Extending the Network Calculus Pay Bursts Only Once Principle to Aggregate Scheduling

Abstract

The Differentiated Services framework allows to provide scalable network Quality of Service by aggregate scheduling. Services, like a Premium class, can be defined to offer a bounded end-to-end delay. For such services, the methodology of Network Calculus has been applied successfully in Integrated Services networks to derive upper bounds on the delay of individual flows. Recent extensions allow an application of Network Calculus even to aggregate scheduling networks. Nevertheless, computations are significantly complicated due to the multiplexing and de-multiplexing of micro-flows to aggregates.
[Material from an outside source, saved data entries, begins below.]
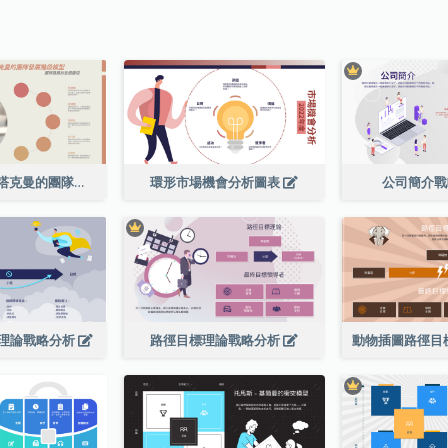
半環形布魯斯·塔克曼的團隊發展階段模型圖表
環形市場機會分析圖表
公司簡介
理論戰略分析
路徑目標理論戰略分析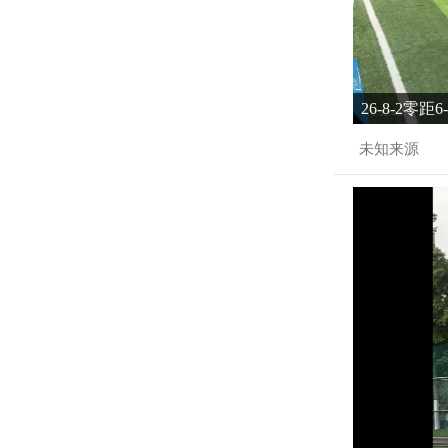
26-8-2零距
未知来源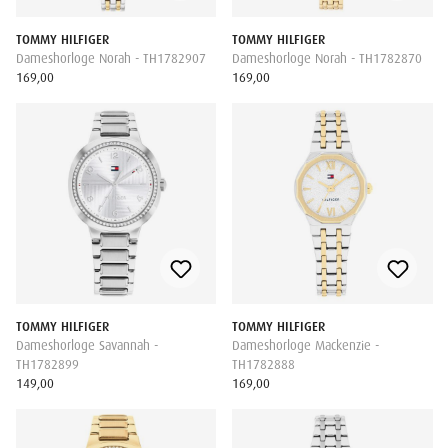
TOMMY HILFIGER
TOMMY HILFIGER
Dameshorloge Norah - TH1782907
Dameshorloge Norah - TH1782870
169,00
169,00
TOMMY HILFIGER
TOMMY HILFIGER
Dameshorloge Savannah -
Dameshorloge Mackenzie -
TH1782899
TH1782888
149,00
169,00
Here problems concerning the tightness of delay bounds may be encountered.A phenomenon called Pay Bursts Only Once is known to give a closer upper estimate on the delay, when an end-to-end service curve is derived prior to delay computations. Doing so accounts for bursts of the flow of interest only once end-to-end instead of at each link independently. This principle also holds in aggregate scheduling networks. However, it can be extended in that bursts of interfering flows are paid only once, too. In this paper we show the existence of such a complementing Pay Bursts Only Once phenomenon for interfering flows. We derive the end-to-end service curve for a flow of interest in an arbitrary aggregate scheduling feed forward network for rate-latency service curves, and leaky bucket constraint arrival curves, which conforms to both of the above principles. We give simulation results to show the utility of the derived forms.